Source passage:
>>>>

Bioresorbable Resistive Switching Device Based on Organic/Inorganic Hybrid Structure for Transient Memory Applications

Biocompatible and biodegradable resistive random‐access memory devices using Mg/agarose/Al2O3/Mg‐based organic/inorganic structures are reported, showing nonvolatile bipolar resistive switching memory behavior. The organic/inorganic‐based hybrid active layer has large working windows (≈106) and is highly stable up to 200 continuous sweeps. The device can be also tuned into multilevel memory by varying the compliance current from a few microamperes to several milliamperes. The formation of metallic filaments inside the active layer during SET and RESET stages using an X‐ray photoelectron spectroscopy depth profile and magnesium (Mg) metallic ions that penetrate the agarose layer is confirmed. For the bioresorbable test in both deionized water and phosphate‐buffered saline solution, the erasing time of whole devices can be adjusted by using an ultrathin ALD‐grown Al2O3 film. Biodegradable RRAMs using Mg/agarose/Al2O3/Mg showed nonvolatile bipolar resistive switching behavior. the formation of metallic filaments inside an active layer during SET and RESET using an XPS depth profile is confirmed. Magnesium ions are penetrated in the agarose layer. For the bioresorbable test in both DI water and PBS solution, the erasing time can be adjusted by an ALD‐grown Al2O3 film.

<<<<

[Collected data]

>>>>

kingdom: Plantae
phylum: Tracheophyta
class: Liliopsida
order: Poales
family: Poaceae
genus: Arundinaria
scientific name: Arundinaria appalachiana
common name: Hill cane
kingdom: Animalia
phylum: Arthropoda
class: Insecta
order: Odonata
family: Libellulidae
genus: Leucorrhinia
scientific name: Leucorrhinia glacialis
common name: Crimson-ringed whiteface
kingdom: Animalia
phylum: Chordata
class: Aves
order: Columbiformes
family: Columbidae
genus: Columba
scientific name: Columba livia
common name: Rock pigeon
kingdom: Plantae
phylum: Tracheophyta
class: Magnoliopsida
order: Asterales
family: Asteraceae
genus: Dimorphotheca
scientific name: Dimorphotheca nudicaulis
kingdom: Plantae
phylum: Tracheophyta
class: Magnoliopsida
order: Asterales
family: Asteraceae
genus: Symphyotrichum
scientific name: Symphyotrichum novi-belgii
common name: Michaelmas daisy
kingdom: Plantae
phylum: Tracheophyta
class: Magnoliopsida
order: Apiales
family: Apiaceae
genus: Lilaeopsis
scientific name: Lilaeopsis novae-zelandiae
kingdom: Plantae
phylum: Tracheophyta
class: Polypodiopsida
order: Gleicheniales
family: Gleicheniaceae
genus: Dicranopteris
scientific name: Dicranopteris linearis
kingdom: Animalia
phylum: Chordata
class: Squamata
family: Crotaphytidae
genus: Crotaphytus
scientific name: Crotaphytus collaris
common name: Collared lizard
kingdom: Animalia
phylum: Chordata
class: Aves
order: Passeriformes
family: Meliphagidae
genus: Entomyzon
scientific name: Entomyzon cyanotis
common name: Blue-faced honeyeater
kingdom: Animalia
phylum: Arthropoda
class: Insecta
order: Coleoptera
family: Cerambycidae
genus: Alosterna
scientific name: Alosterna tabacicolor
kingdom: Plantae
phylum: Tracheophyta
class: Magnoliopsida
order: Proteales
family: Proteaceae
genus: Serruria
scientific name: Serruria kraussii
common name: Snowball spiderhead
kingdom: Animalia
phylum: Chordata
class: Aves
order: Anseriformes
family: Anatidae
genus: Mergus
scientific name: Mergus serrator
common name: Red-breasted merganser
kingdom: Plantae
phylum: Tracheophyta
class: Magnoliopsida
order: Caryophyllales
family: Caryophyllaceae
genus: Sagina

<<<<

What you should do:
Please summarize the abstract on the bioresorbable memory device in two sentences.

Output of the exercise:
Biodegradable resistive random-access memory devices built from Mg/agarose/Al2O3/Mg organic/inorganic structures show nonvolatile bipolar resistive switching, with large working windows, stability up to 200 continuous sweeps, and multilevel memory tunable by varying the compliance current. An X-ray photoelectron spectroscopy depth profile confirmed that metallic filaments form in the active layer during SET and RESET, with magnesium ions penetrating the agarose layer, and in both deionized water and phosphate-buffered saline the erasing time of the devices can be adjusted with an ultrathin ALD-grown Al2O3 film.